[Recorded data]

*** Begin section ***

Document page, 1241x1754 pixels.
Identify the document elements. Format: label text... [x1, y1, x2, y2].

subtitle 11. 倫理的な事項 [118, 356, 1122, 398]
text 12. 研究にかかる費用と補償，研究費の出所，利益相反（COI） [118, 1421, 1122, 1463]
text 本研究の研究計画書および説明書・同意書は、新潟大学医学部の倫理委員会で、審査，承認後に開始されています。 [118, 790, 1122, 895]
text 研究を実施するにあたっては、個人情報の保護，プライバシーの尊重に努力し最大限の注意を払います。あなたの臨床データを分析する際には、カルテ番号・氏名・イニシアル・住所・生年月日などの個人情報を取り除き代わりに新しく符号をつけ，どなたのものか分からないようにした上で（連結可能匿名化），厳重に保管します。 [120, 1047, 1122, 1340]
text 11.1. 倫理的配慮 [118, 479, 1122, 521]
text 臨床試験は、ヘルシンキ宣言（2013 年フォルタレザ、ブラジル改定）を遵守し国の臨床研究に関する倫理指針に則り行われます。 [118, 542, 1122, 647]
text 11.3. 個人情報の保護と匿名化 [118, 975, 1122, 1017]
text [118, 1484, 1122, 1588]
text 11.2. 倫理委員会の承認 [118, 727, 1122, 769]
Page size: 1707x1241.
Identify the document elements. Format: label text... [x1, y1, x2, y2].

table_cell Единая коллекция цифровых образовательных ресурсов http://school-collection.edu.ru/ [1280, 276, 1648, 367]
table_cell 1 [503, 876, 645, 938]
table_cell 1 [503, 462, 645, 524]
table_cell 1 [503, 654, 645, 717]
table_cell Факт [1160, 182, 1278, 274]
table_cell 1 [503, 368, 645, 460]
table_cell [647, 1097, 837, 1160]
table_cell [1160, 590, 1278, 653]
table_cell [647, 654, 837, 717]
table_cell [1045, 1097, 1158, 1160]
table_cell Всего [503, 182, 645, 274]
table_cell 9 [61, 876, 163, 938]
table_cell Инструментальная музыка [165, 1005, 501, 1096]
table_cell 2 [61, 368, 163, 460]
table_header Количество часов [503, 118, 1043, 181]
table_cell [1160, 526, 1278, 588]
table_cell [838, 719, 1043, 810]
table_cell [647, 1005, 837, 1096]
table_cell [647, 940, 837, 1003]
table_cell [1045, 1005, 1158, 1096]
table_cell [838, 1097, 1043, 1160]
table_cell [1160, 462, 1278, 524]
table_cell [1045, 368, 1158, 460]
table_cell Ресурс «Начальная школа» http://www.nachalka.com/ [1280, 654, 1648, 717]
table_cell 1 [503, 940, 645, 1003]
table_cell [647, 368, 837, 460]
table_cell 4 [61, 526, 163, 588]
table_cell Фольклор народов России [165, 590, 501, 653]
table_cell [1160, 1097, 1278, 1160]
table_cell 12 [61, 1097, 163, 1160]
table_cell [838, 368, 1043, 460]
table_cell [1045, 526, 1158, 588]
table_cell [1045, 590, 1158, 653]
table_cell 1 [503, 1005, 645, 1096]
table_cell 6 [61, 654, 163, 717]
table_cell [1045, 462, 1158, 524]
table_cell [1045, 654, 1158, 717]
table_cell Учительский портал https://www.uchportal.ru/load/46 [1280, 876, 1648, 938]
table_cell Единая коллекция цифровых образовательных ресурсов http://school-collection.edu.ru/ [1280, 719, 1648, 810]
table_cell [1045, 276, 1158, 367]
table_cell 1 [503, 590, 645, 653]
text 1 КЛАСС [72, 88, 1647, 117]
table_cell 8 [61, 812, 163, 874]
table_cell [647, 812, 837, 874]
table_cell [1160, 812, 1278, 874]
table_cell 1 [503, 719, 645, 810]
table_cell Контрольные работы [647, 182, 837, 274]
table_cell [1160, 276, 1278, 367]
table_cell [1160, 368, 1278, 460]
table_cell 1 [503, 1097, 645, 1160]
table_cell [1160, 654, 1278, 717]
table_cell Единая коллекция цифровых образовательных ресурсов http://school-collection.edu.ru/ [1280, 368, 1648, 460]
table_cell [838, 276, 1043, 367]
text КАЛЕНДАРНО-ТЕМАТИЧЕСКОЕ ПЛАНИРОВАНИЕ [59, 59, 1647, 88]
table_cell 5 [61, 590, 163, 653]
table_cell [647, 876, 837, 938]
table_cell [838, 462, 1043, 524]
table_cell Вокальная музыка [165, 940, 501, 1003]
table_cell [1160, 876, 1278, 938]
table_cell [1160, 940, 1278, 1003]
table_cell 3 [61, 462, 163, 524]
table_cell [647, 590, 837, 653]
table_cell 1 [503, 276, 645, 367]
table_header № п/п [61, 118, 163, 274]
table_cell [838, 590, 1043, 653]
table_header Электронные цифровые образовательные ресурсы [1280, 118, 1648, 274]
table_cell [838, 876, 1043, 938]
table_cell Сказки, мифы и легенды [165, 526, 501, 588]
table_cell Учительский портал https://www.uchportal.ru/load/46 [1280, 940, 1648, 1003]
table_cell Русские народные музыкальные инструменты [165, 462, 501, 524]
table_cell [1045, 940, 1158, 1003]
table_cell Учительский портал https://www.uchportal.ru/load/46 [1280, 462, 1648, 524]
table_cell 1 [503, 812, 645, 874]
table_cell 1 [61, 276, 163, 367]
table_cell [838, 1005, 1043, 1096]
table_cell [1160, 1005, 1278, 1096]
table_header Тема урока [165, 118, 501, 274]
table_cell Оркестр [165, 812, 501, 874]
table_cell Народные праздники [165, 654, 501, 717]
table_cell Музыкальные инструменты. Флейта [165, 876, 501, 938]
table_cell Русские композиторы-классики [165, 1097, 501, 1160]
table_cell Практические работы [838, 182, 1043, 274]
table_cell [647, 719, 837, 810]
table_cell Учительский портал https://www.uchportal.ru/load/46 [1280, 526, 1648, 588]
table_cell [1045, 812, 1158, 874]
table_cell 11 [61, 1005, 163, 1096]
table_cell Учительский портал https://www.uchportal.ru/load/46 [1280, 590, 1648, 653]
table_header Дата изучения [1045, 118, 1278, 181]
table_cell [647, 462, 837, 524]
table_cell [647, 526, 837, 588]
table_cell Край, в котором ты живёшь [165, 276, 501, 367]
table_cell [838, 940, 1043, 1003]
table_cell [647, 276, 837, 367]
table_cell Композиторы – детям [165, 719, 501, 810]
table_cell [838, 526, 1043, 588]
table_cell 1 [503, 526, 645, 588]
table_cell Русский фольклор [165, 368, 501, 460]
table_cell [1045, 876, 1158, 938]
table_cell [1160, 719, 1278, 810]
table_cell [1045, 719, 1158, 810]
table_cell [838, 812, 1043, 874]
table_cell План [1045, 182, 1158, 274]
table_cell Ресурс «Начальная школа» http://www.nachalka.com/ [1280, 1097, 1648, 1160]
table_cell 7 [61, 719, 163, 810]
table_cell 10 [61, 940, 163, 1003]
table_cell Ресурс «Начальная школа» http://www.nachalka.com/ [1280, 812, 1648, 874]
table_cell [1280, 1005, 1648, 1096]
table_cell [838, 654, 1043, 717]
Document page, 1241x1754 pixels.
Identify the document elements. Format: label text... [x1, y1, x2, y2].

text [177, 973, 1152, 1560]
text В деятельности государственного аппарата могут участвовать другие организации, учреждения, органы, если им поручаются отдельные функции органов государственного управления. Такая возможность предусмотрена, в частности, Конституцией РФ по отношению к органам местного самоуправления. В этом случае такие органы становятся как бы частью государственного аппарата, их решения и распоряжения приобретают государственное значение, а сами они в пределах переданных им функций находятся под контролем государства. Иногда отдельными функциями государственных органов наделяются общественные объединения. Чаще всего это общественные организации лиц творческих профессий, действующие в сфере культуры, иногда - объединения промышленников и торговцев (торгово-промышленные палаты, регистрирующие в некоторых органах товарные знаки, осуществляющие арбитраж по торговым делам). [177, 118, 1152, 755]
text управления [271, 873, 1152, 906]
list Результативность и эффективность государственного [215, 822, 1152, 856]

*** End section ***

Work order:
The answer is to be the lines from the one holding "text [177, 973, 1152, 1560]" through the end of the data above, transcribed character for character, both ends included.

Task solution:
text [177, 973, 1152, 1560]
text В деятельности государственного аппарата могут участвовать другие организации, учреждения, органы, если им поручаются отдельные функции органов государственного управления. Такая возможность предусмотрена, в частности, Конституцией РФ по отношению к органам местного самоуправления. В этом случае такие органы становятся как бы частью государственного аппарата, их решения и распоряжения приобретают государственное значение, а сами они в пределах переданных им функций находятся под контролем государства. Иногда отдельными функциями государственных органов наделяются общественные объединения. Чаще всего это общественные организации лиц творческих профессий, действующие в сфере культуры, иногда - объединения промышленников и торговцев (торгово-промышленные палаты, регистрирующие в некоторых органах товарные знаки, осуществляющие арбитраж по торговым делам). [177, 118, 1152, 755]
text управления [271, 873, 1152, 906]
list Результативность и эффективность государственного [215, 822, 1152, 856]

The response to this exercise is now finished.